« Géographie de la beauté »
Formidablement documenté, ce livre de Christine Sourgins est un voyage inouï au pays de la beauté. Il ne s’agit nullement d’une histoire convenue du concept, mais d’un regard acéré au cœur des battements de la beauté dans l’art d’hier et d’aujourd’hui. Au passage, et très heureusement, une partie très discutable de l’hyper contemporain fatigué se trouve égratignée.
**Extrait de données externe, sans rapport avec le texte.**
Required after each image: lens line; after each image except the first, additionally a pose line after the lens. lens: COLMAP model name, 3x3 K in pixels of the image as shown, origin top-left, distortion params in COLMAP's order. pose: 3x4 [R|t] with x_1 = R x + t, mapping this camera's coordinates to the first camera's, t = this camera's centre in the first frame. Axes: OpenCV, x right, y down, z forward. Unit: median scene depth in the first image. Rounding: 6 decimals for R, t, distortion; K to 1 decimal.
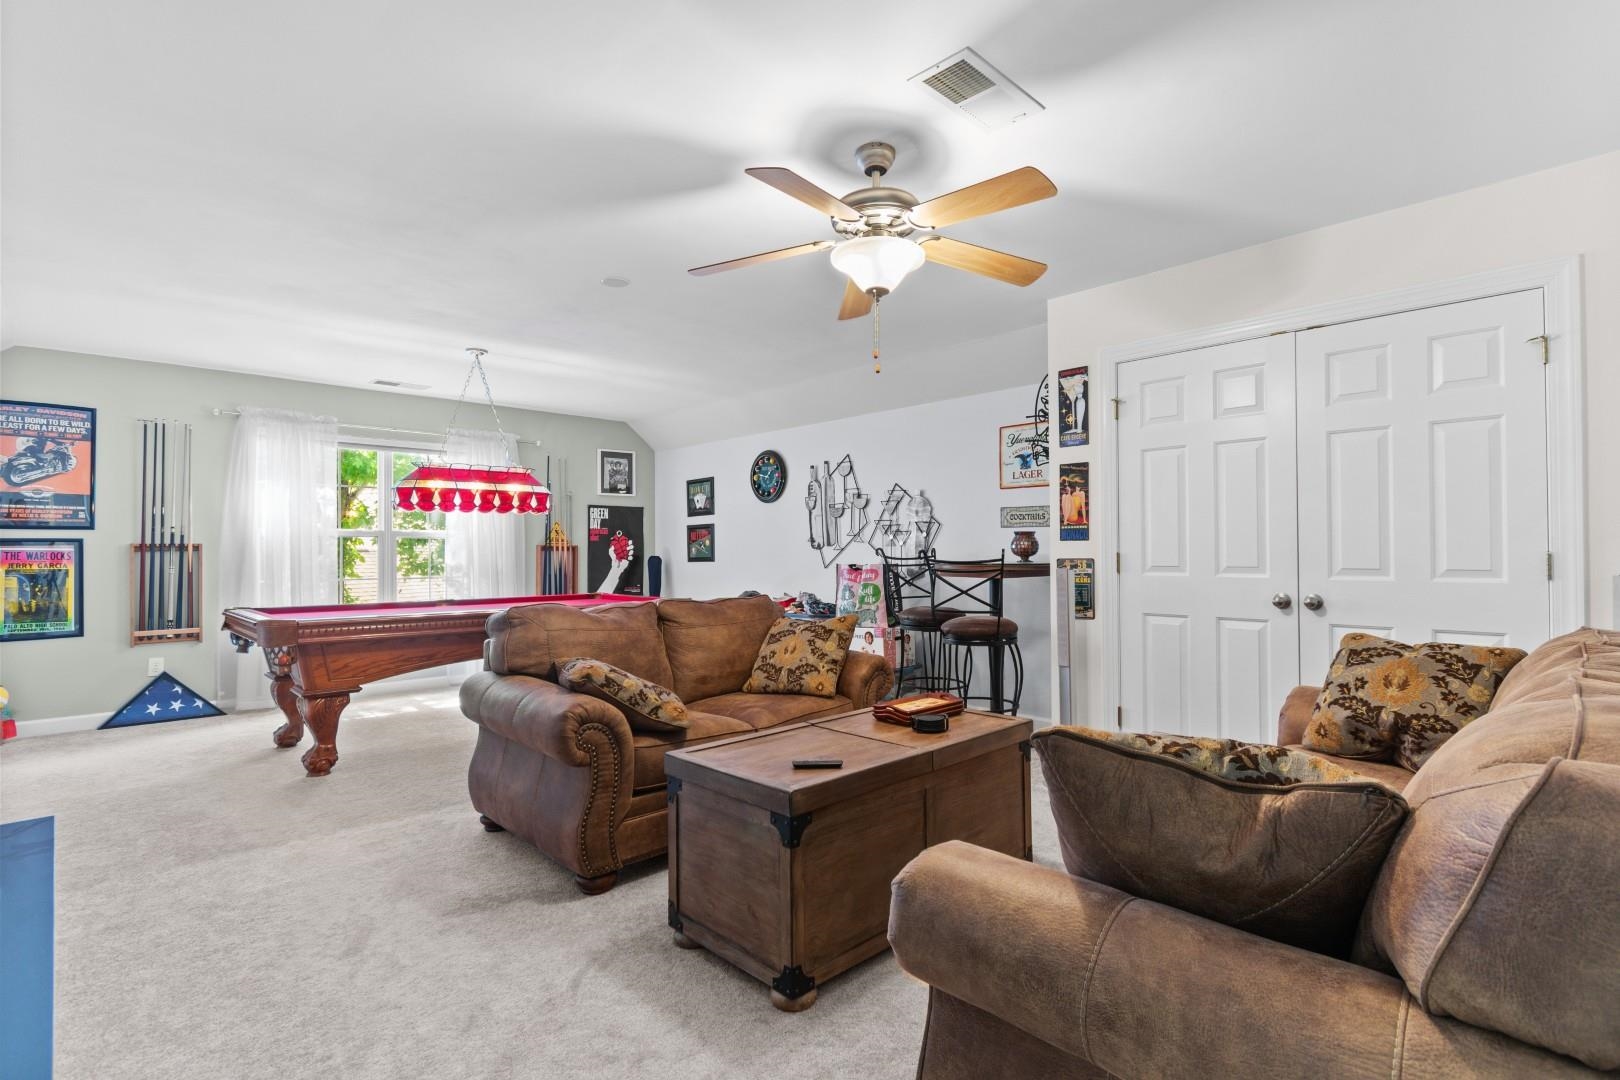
lens RADIAL K [[776.8, 0, 811.4], [0, 776.8, 533.2], [0, 0, 1]] dist [-0.033519, 0.000023]
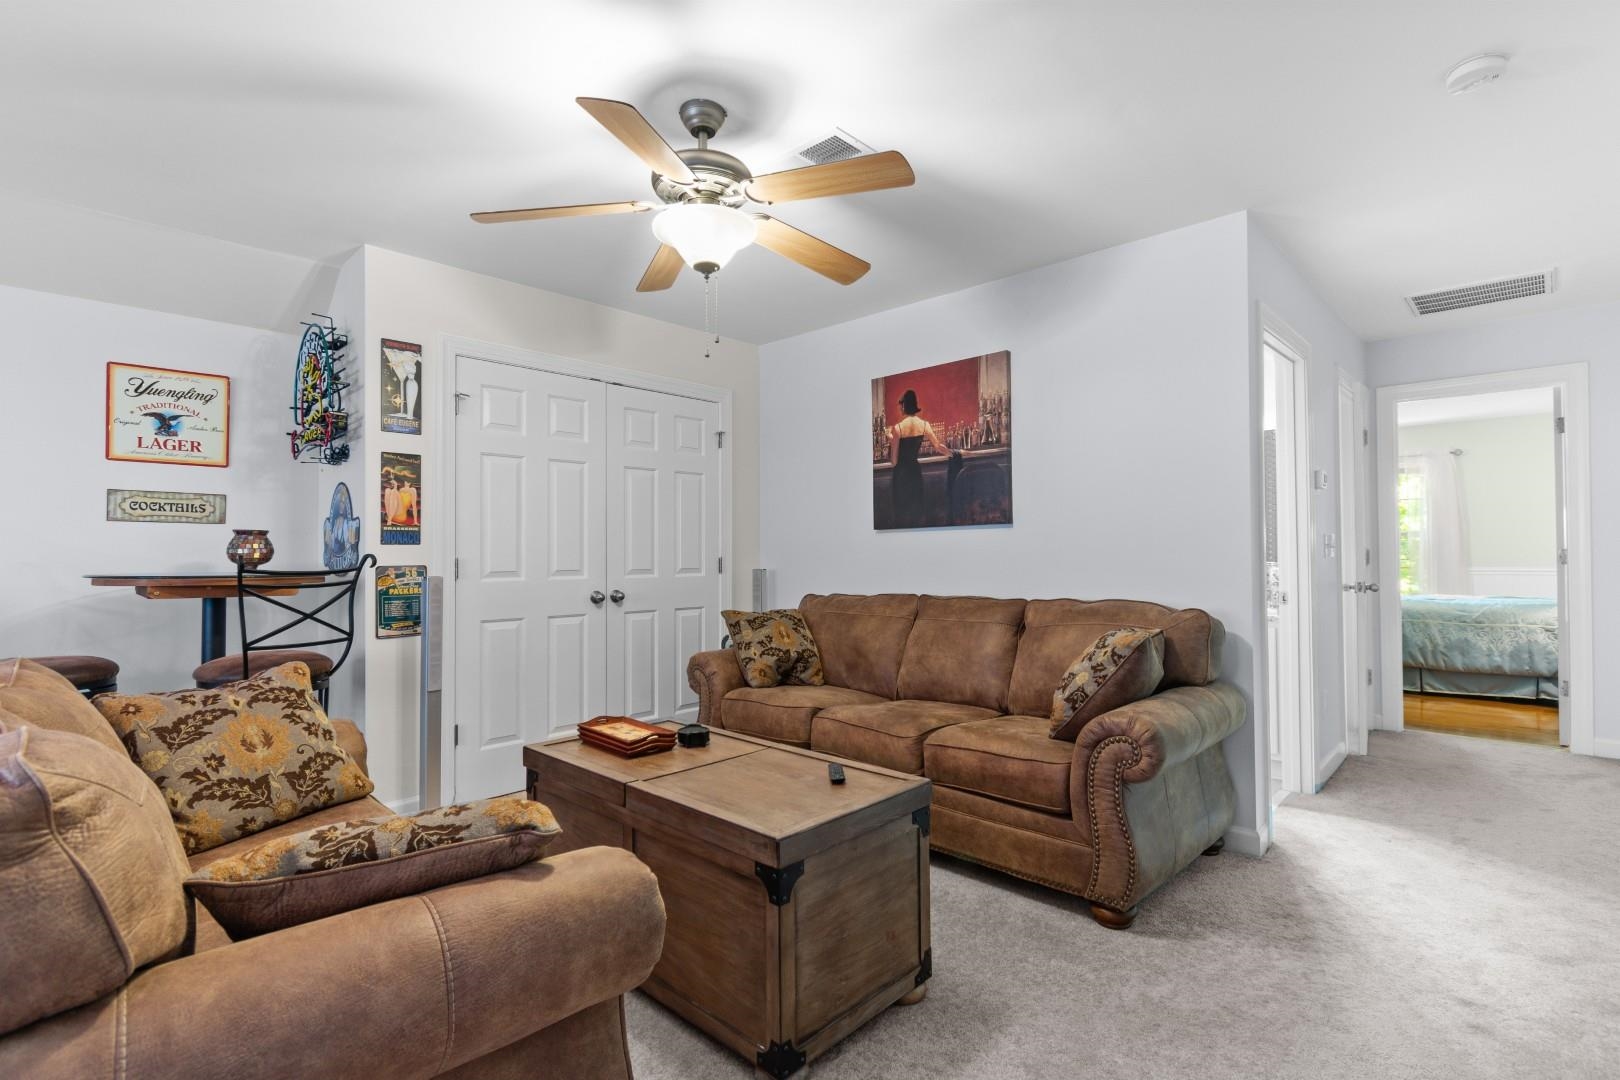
lens RADIAL K [[763.7, 0, 807.4], [0, 763.7, 543.3], [0, 0, 1]] dist [0.000041, -0.000231]
pose [[-0.041024, 0.018732, 0.998983, -0.519395], [-0.018129, 0.999646, -0.019489, 0.016605], [-0.998994, -0.018910, -0.040670, 0.594065]]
La géographie mentale de la beauté est sans frontière et couve en profondeur dans les justes créations de notre temps, et ce jusqu’au soi-disant laid initial peut être transformé par la qualité du trait, de la chromatique ou de la scénographie. Ce livre-phare est une déclaration d’amour aux beautés créatrices. Christine Sourgins aborde souverainement les notions habitées du pulsionnel, de l’étrange du sublime, de l’harmonieux, voire du quelconque. Son regard acéré et quasi-magicien explore à vif tous les terroirs de la beauté, sans concession et sans fard. L’ouvrage est une somme qui oxygène la pensée et fait du bien à l’âme. Grâce à ce type de livres, on voit bien que l’art « vrai » n’est pas écrasé par les fabrications actuelles, et qu’il survit en saine profondeur. « La beauté peut donc se caractériser comme une expérience perceptive et existentielle. » écrit l’auteure. Expérience essentielle et indispensable.
Historienne de l’art ayant œuvré dans plusieurs musées, dont le Louvre, Christine Sourgins, d’une plume aiguisée et majeure, collabore à diverses revues. Elle exerce des responsabilités pédagogiques et culturelles en milieu associatif.